Most of the time – I would guess 99% of the time – it is because we care about the person. We want what is best for them. Most of us have probably seen family members or friends making bad decisions, and we want to save them from that. It is a noble intention, however, we know that it usually does not work out. Our efforts to try to control other people, ultimately, don't really get us what we really want. Our efforts to control other people just wind up in frustration. I mean, sure, you can try. You can try, keyword there is try, to control other people, but ultimately it's not going to work and you're just going to drive that person away.
This does not mean that we should take the opposite extreme. This message is not about advocating for some totally hands-off approach to life. It is not realistic to think that we are not going to have some involvement in the lives of the people that we care about. The bottom line for today’s message is not live and let live today. There's a difference, however, between influence and control, and we were made to be an influencer. We were called and designed to be influential in the lives of the people around us, the people that we care about most, but we were not meant to be a controller. Today, we are going to talk about the difference.
In order to do so, we are going to need to expand a bit on the Gospel passage we just heard. We are in the 12th Chapter of St. Mark’s Gospel, and in that chapter three groups of people are encountered: the Pharisees, the Sadducees, and the Scribes. All three groups were religious and political leaders, though they often saw things differently.
Earlier in Chapter 12, the Pharisees pose a question to Jesus. The Pharisees could be described as the more traditional religious group. They strictly interpreted the Torah, and they opposed the Romans. They asked Jesus the question about whether it was lawful to pay the census tax to Caesar.

STORED DATA:
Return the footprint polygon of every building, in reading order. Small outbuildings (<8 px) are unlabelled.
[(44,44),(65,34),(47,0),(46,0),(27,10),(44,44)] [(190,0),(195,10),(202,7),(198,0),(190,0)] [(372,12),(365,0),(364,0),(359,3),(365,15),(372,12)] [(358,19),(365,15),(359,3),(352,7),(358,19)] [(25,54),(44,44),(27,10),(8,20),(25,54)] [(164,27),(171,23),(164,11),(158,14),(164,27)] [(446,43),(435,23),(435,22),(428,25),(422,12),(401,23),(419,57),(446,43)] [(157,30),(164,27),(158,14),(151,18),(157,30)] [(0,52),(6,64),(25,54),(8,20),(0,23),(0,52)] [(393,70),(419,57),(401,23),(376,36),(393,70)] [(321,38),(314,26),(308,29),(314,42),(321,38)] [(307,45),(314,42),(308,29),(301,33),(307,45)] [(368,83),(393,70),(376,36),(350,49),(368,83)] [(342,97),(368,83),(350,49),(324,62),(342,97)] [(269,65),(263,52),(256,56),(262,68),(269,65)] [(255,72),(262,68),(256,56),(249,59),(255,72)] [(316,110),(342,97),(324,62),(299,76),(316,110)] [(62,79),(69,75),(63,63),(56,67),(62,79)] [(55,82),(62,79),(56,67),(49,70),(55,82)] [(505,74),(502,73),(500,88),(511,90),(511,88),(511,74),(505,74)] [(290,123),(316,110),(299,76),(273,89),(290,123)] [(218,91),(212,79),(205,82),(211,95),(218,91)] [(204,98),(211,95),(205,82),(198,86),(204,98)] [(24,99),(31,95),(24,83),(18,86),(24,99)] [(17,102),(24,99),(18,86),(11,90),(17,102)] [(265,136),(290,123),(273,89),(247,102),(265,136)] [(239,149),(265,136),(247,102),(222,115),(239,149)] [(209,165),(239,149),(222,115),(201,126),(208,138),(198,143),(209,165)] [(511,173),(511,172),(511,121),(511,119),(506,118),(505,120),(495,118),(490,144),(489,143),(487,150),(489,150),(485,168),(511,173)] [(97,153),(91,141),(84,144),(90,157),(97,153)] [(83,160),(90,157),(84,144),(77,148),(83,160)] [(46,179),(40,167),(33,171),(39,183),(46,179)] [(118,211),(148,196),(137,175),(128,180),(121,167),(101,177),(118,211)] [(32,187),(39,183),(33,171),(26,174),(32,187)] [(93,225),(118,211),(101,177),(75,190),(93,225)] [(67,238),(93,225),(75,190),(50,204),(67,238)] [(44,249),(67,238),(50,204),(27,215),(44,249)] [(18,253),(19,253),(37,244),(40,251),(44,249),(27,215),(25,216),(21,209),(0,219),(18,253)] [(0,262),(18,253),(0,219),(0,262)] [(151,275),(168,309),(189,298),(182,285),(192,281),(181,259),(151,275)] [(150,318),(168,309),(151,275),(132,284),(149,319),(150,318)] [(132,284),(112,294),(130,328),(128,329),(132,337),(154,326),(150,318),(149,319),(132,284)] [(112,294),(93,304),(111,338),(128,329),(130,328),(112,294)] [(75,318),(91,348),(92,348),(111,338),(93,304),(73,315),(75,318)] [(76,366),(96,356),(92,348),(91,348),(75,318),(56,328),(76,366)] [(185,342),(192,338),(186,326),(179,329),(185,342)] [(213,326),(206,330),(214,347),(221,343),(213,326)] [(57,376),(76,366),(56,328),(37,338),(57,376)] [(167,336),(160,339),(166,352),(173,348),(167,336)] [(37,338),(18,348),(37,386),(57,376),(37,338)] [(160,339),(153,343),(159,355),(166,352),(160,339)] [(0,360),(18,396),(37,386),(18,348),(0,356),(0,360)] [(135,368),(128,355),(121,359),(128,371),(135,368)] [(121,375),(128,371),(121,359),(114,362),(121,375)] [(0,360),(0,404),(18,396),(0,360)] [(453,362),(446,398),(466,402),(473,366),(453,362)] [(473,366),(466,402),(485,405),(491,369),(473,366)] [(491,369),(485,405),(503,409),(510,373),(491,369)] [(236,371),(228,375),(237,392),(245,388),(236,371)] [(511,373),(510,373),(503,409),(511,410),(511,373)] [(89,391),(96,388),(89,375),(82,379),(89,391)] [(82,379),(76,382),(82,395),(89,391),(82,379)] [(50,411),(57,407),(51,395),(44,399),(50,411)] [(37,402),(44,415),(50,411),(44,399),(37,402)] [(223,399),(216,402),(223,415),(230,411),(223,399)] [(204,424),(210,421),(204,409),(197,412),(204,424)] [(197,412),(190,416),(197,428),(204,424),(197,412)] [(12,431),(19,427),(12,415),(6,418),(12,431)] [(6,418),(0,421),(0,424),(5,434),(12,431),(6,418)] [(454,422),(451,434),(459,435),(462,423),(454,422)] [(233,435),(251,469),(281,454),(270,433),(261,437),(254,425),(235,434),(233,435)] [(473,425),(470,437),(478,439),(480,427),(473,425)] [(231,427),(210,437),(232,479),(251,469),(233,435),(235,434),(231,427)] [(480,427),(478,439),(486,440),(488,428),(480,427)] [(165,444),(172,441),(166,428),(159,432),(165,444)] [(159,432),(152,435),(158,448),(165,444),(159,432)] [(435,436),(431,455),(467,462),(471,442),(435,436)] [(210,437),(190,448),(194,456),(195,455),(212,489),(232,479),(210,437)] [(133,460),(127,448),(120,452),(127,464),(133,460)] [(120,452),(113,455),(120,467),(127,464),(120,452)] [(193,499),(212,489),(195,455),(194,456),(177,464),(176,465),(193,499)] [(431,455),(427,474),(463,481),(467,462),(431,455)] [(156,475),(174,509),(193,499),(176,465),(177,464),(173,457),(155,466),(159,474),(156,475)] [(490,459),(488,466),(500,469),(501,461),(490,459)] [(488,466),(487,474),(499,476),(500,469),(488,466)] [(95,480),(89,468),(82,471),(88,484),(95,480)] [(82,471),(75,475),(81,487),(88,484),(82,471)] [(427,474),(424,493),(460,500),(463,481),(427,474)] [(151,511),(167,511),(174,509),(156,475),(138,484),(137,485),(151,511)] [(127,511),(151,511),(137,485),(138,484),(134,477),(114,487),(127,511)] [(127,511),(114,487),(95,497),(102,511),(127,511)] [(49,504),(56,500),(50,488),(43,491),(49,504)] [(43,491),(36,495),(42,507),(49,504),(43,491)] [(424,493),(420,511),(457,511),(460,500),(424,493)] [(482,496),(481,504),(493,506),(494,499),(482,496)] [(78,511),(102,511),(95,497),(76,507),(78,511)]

TASKS TO COMPLETE:
(1) Echo the text on influence and control word for word, from "Earlier in Chapter" up to and including "tax to Caesar.".
(2) According to the text on influence and control, which three groups of people are encountered in the 12th Chapter of St. Mark's Gospel?

ANSWER SET:
(1)
Earlier in Chapter 12, the Pharisees pose a question to Jesus. The Pharisees could be described as the more traditional religious group. They strictly interpreted the Torah, and they opposed the Romans. They asked Jesus the question about whether it was lawful to pay the census tax to Caesar.

(2) The Pharisees, the Sadducees, and the Scribes.